**Problem to solve:** Tally the lines of the listing that contain the word "down", then give the total and nothing else.

**Dataset:**
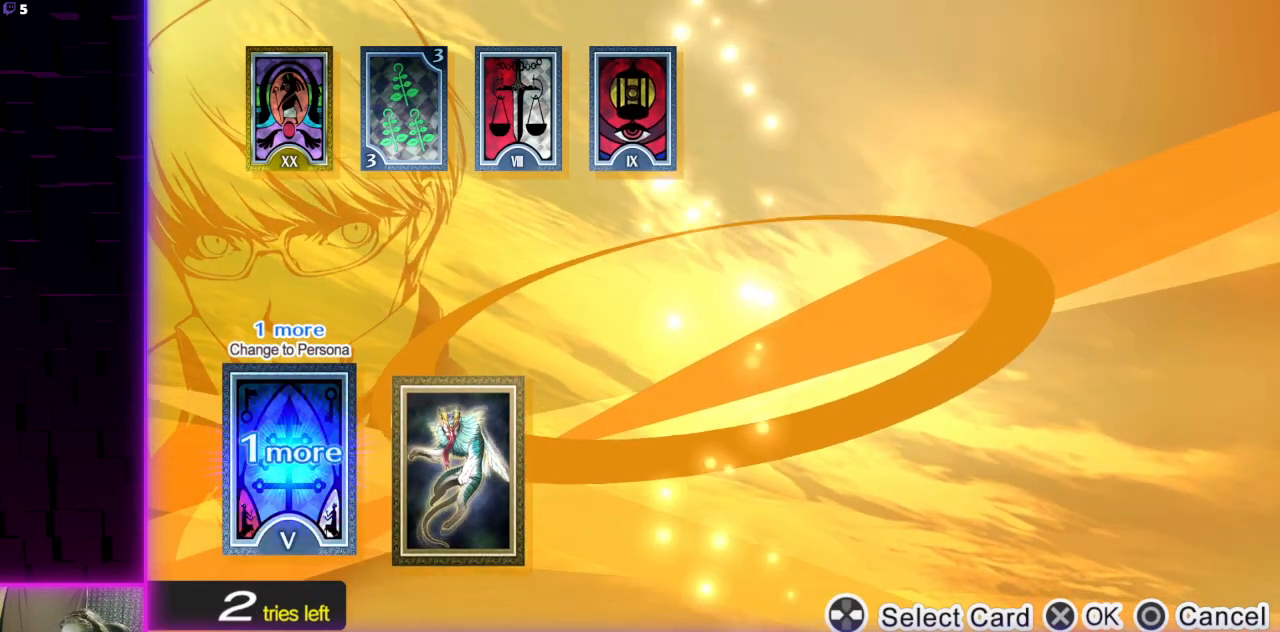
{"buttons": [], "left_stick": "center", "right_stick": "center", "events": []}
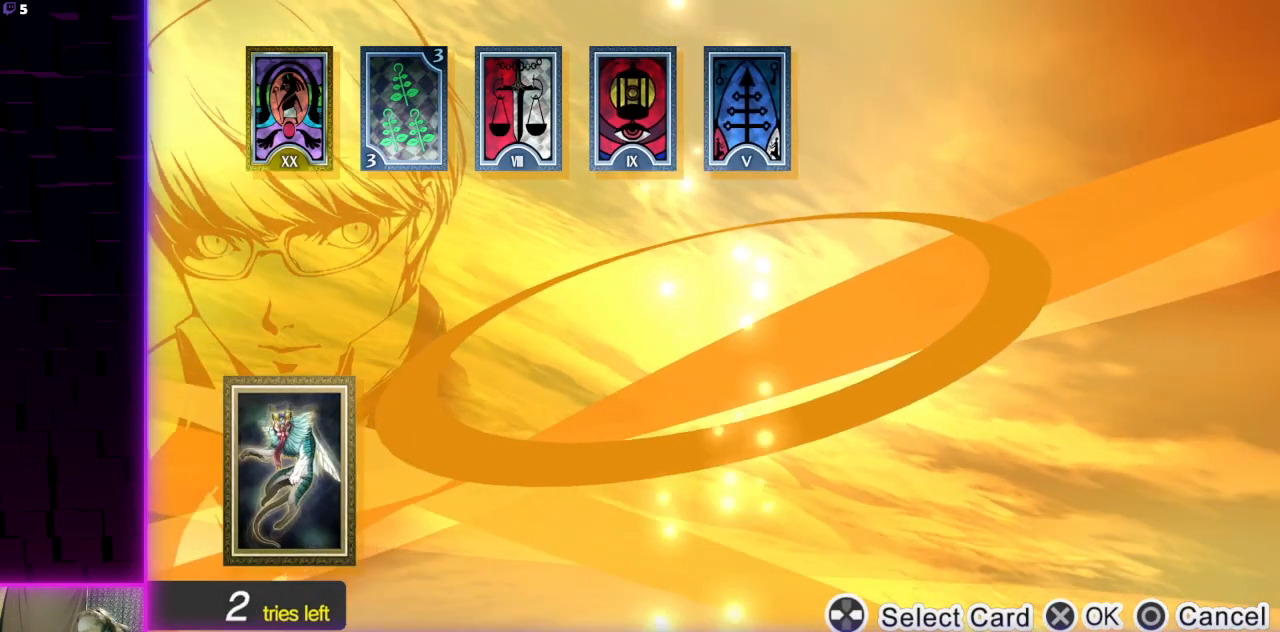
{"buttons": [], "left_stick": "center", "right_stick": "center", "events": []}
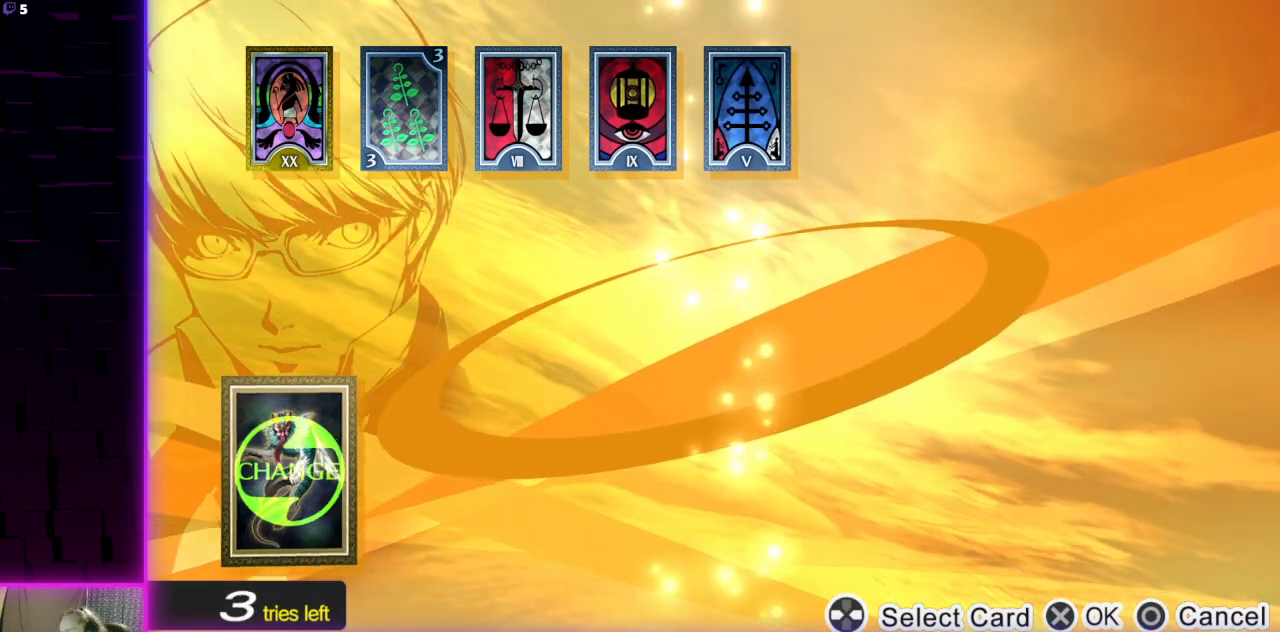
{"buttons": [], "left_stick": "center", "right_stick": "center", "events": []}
==
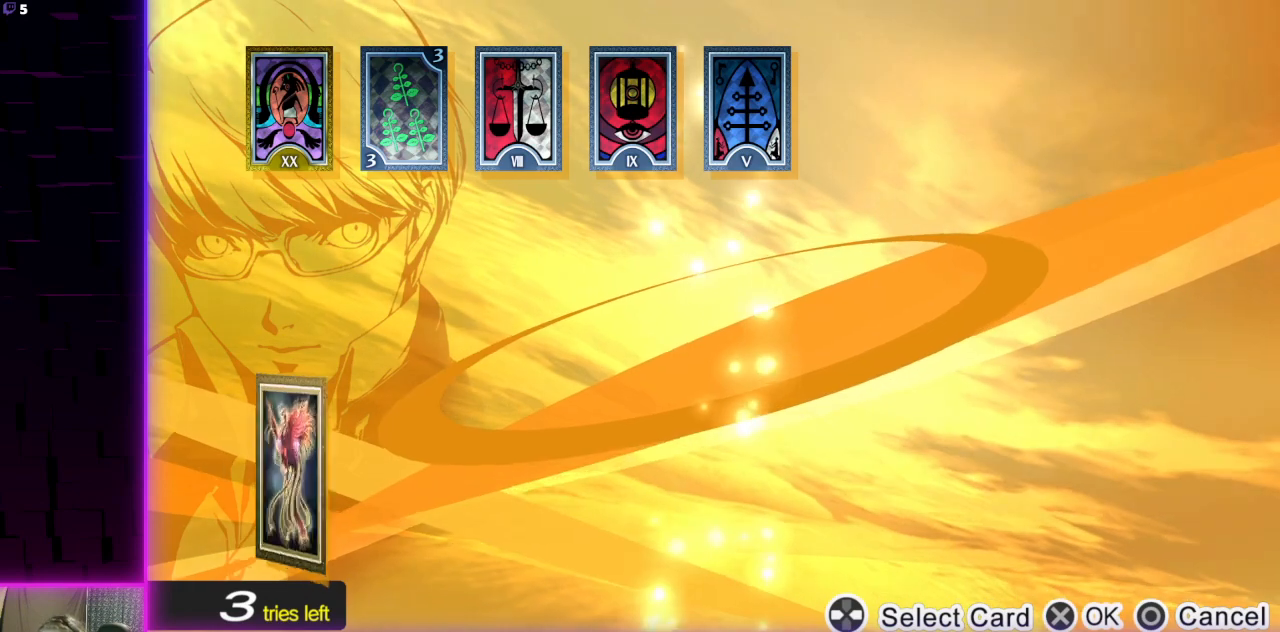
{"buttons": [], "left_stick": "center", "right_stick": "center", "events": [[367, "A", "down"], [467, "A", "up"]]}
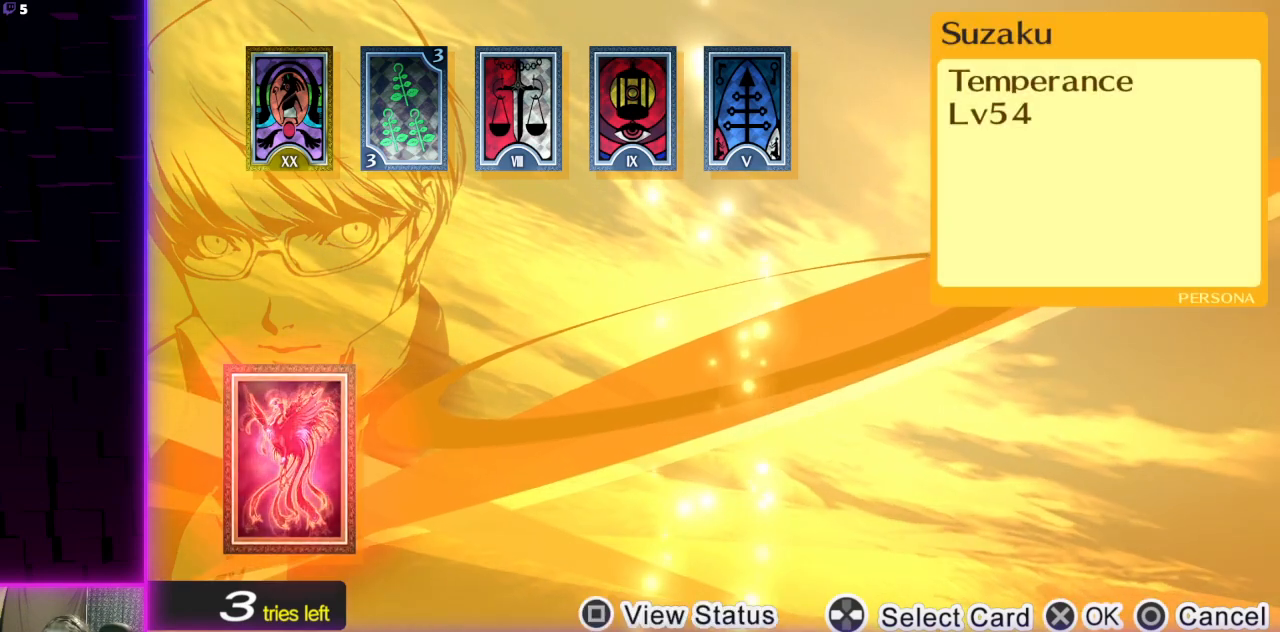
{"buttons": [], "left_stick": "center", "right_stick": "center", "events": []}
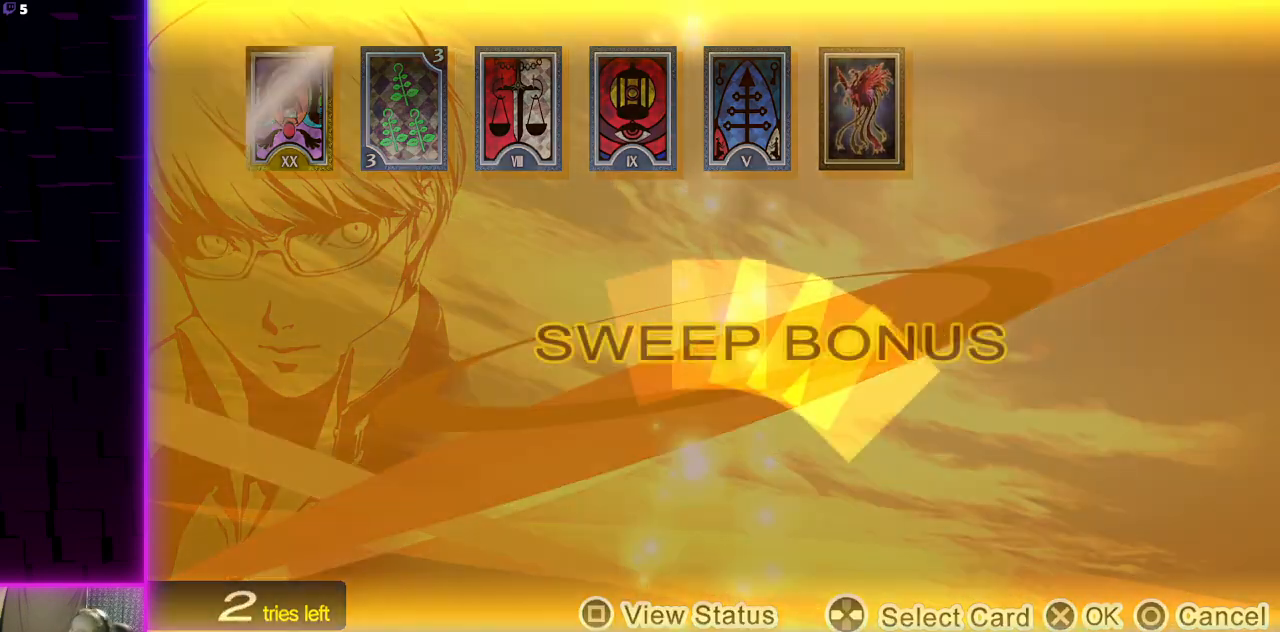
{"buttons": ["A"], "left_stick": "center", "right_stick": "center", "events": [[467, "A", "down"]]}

**Result:** 2